(JOB ITEM)
Please tally the lines in the listing below that contain the string "demarcação", treating uppercase and lowercase as different, and reply with only the number.

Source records
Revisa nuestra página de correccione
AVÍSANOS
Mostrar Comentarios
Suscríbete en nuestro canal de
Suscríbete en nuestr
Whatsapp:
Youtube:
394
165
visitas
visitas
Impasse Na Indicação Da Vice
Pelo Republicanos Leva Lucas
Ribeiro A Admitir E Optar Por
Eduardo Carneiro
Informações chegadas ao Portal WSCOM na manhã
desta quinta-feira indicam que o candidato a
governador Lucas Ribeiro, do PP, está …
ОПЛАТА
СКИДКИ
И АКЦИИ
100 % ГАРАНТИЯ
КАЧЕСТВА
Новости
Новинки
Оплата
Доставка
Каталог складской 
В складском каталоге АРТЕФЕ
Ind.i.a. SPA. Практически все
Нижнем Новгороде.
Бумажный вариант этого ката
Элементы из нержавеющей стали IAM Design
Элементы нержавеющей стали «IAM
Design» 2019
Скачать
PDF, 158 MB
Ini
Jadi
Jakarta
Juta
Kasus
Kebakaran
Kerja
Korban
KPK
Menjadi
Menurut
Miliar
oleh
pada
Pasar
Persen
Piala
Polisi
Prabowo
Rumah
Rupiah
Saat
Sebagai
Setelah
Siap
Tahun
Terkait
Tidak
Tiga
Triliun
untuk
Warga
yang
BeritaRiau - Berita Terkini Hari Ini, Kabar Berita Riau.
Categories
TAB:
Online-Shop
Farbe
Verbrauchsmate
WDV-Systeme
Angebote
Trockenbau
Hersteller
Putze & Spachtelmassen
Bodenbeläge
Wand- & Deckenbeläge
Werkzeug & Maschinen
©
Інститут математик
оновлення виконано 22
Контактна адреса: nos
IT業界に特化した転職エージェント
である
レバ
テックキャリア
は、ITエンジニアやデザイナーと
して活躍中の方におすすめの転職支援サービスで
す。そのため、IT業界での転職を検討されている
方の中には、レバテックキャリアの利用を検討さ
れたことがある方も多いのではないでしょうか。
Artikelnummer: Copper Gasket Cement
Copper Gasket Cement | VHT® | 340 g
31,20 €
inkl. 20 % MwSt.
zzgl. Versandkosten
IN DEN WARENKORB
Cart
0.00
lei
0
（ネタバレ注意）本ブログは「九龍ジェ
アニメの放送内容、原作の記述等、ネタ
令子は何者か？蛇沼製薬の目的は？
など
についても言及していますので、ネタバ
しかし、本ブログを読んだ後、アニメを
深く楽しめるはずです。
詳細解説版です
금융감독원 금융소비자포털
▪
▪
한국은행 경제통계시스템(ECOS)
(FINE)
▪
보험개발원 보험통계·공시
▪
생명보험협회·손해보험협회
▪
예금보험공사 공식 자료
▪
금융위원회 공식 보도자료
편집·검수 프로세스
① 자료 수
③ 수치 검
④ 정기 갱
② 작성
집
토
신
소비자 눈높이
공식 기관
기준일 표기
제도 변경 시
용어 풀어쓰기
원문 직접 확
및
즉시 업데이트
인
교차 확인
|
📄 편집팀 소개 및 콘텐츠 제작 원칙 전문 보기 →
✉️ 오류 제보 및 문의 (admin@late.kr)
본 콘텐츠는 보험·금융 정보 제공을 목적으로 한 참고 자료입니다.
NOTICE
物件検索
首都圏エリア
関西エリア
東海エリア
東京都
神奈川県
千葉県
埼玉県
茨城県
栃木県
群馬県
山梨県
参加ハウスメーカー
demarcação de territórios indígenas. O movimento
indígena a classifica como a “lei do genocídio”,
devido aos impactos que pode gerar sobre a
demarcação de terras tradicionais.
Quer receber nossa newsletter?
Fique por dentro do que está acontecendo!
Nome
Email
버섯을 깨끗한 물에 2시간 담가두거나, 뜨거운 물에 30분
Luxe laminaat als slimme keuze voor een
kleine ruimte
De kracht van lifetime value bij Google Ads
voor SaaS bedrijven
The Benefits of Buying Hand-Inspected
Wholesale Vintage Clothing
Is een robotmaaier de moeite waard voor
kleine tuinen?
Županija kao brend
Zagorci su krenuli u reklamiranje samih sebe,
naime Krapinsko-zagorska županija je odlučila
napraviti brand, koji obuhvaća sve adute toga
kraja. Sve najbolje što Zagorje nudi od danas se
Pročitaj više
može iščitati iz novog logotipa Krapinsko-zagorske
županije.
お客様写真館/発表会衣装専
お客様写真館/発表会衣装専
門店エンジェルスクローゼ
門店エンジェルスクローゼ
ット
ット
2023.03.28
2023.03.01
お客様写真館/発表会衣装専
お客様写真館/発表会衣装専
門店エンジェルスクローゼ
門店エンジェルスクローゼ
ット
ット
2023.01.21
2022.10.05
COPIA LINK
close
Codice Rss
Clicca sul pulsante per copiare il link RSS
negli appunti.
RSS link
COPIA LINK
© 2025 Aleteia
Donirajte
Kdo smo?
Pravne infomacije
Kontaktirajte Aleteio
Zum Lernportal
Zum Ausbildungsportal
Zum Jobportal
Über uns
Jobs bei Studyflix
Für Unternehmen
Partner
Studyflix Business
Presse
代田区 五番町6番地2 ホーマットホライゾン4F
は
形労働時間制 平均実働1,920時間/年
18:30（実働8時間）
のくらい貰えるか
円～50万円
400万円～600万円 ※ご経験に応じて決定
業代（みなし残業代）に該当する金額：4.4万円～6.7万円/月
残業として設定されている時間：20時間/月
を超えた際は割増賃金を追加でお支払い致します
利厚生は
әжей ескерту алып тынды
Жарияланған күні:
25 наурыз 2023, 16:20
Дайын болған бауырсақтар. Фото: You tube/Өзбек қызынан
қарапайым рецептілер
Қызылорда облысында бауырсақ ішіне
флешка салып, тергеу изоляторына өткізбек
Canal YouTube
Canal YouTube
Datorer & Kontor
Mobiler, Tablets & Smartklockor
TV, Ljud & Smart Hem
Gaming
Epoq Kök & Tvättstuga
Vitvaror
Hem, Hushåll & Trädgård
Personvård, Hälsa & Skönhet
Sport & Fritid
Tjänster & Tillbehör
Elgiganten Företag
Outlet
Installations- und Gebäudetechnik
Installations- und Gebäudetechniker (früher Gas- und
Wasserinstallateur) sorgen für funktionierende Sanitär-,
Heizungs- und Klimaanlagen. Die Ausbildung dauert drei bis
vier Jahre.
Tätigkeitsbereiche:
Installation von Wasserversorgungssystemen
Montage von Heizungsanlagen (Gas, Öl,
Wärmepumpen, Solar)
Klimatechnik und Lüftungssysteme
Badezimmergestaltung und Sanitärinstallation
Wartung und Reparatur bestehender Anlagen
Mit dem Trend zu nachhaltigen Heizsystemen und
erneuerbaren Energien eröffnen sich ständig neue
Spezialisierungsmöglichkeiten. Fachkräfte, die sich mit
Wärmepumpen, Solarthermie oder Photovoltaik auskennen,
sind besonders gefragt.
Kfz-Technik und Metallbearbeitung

(SOLUTION TO THIS PROBLEM)
2